**Work instructions**
1. In the email thread about retrying ssh for kdump, what return code does ssh give for every kind of failure?
2. Continue the email thread about retrying ssh for kdump, starting right after its final line.

We need to retry only if network interface is not up. If ssh fails because of no keys or wrong keys, then we should not retry.
I'm not sure how can we do this, the return code from ssh is always 255 in any case of failure, ie. wrong key, no key, network issue.
Hey from DUMP_TARGET, can't we figure out which local network interface it is routed through and then check the status of that network interface?
When network isn't ready, we can't really figure out which interface routes to DUMP_TARGET.
There can be situations that local network is up, but there's something wrong with the network connection between the host and local system, or host network is initializing.
In this case, should we fail right away without trying for a few more time? So I'm not too particular to stop trying when local network is up and ssh fails.
I think it's not too bad to fail after 180 seconds. If it's a configuration issue (wrong key, no key..), user could fix it after the first time the kdump service fails, and the next time there would be no such issues and the retry will be only for polling network connection.
What do you think?
Thanks WANG Chao
Thanks Vivek
On Fri, Jun 06, 2014 at 01:55:09PM +0800, WANG Chao wrote:
On 06/04/14 at 09:57am, Vivek Goyal wrote:
On Wed, Jun 04, 2014 at 11:13:45AM +0800, WANG Chao wrote:
[..]
if [ $_ret -ne 0 ]; then
echo "Could not create $DUMP_TARGET:$SAVE_PATH, you probably need to run "kdumpctl propagate"" >&2echo "ssh failed after multiple tries"
Hold on. So assume that network is up but keys are not propagated or keys are not valid, we will still keep on retyring? That does not sound right.
We need to retry only if network interface is not up. If ssh fails because of no keys or wrong keys, then we should not retry.
I'm not sure how can we do this, the return code from ssh is always 255 in any case of failure, ie. wrong key, no key, network issue.
Hey from DUMP_TARGET, can't we figure out which local network interface it is routed through and then check the status of that network interface?
When network isn't ready, we can't really figure out which interface routes to DUMP_TARGET.

Saved entries:
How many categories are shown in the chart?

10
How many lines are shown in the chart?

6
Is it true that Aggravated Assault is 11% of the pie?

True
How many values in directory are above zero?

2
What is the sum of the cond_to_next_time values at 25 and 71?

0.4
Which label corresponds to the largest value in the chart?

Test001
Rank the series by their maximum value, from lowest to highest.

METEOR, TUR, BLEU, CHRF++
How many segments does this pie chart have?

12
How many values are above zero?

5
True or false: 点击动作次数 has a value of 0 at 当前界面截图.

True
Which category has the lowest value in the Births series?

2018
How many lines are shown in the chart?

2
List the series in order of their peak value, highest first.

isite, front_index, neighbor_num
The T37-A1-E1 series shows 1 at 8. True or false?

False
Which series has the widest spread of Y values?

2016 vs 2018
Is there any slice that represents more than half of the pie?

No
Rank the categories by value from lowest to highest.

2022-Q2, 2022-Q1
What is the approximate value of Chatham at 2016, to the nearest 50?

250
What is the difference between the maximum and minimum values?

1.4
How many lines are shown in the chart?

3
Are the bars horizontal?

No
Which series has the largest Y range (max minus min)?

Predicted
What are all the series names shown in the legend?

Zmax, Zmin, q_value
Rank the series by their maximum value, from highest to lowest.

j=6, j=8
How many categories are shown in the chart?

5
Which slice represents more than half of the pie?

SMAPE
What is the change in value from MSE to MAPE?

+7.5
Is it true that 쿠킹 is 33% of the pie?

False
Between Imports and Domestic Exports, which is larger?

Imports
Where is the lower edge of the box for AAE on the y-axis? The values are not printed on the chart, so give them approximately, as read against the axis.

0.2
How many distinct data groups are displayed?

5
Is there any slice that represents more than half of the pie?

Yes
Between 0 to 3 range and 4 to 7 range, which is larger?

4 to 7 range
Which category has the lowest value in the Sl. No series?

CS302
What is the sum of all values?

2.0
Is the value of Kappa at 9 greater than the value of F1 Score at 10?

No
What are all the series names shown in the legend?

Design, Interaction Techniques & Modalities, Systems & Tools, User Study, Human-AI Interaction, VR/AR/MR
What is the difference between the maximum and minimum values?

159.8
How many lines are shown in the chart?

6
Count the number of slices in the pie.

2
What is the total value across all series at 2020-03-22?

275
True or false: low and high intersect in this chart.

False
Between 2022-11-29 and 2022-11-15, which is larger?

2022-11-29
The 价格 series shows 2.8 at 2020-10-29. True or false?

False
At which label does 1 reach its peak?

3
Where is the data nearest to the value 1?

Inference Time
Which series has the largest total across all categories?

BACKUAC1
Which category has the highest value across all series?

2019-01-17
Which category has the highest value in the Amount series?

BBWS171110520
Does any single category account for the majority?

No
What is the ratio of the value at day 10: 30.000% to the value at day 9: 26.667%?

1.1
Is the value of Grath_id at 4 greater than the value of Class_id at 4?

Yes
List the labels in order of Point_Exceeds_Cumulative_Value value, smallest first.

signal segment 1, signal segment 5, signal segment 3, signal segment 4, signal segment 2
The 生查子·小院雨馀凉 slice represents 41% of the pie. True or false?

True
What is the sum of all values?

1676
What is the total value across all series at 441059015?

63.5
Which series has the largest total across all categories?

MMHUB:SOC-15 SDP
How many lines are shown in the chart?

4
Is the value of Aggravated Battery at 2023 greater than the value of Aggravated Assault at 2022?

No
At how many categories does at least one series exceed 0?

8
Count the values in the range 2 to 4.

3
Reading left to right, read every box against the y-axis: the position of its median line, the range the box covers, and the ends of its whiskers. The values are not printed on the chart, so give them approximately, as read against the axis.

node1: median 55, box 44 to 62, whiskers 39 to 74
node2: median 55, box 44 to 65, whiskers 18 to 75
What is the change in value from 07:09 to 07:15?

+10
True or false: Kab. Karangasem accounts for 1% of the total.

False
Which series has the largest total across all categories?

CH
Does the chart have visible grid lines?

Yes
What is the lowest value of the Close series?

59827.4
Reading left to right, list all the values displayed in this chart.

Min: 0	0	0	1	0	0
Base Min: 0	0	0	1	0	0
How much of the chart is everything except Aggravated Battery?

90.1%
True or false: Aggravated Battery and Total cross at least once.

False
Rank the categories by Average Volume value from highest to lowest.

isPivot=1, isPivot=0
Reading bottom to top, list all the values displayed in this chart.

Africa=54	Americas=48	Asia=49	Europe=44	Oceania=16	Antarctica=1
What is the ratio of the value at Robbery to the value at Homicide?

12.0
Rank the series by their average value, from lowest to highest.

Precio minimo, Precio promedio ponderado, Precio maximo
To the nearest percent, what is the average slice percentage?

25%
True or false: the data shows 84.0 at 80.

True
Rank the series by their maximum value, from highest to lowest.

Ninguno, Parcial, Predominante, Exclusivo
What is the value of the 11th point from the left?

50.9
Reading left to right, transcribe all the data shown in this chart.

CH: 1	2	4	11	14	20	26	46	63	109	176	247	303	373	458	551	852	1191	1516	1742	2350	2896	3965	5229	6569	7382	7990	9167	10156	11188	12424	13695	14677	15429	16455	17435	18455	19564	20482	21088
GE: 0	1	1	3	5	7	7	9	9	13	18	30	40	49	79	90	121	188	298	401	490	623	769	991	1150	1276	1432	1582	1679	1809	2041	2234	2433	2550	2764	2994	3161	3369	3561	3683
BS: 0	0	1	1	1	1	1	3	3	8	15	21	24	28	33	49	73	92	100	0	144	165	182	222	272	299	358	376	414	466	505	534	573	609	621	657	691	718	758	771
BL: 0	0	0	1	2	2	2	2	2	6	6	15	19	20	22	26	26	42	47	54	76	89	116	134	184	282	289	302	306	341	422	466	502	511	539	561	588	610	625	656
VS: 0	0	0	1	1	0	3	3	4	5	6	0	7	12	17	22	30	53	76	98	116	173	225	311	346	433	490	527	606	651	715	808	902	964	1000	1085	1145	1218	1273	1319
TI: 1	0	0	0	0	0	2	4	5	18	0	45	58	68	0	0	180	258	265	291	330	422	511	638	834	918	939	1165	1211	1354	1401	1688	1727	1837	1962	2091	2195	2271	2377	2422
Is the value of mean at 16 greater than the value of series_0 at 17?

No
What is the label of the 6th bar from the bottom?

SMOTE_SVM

**Responses to the tasks**
1. It always returns 255.

2.
There can be situations that local network is up, but there's something wrong with the network connection between the host and local system, or host network is initializing.
I think we need to ask networking folks and also check how apache waits for the interfaces.
In this case, should we fail right away without trying for a few more time? So I'm not too particular to stop trying when local network is up and ssh fails.
I think it's not too bad to fail after 180 seconds. If it's a configuration issue (wrong key, no key..), user could fix it after the first time the kdump service fails, and the next time there would be no such issues and the retry will be only for polling network connection.
In simplest form we could probably use something like "ping" and try to ping target.
But this will have issue if target has specified that don't respond to ping requests.
What do you think?
I am really not convinced that if keys are wrong that we should continue to retry. Expect string of bugs on this.
We need to think of something else.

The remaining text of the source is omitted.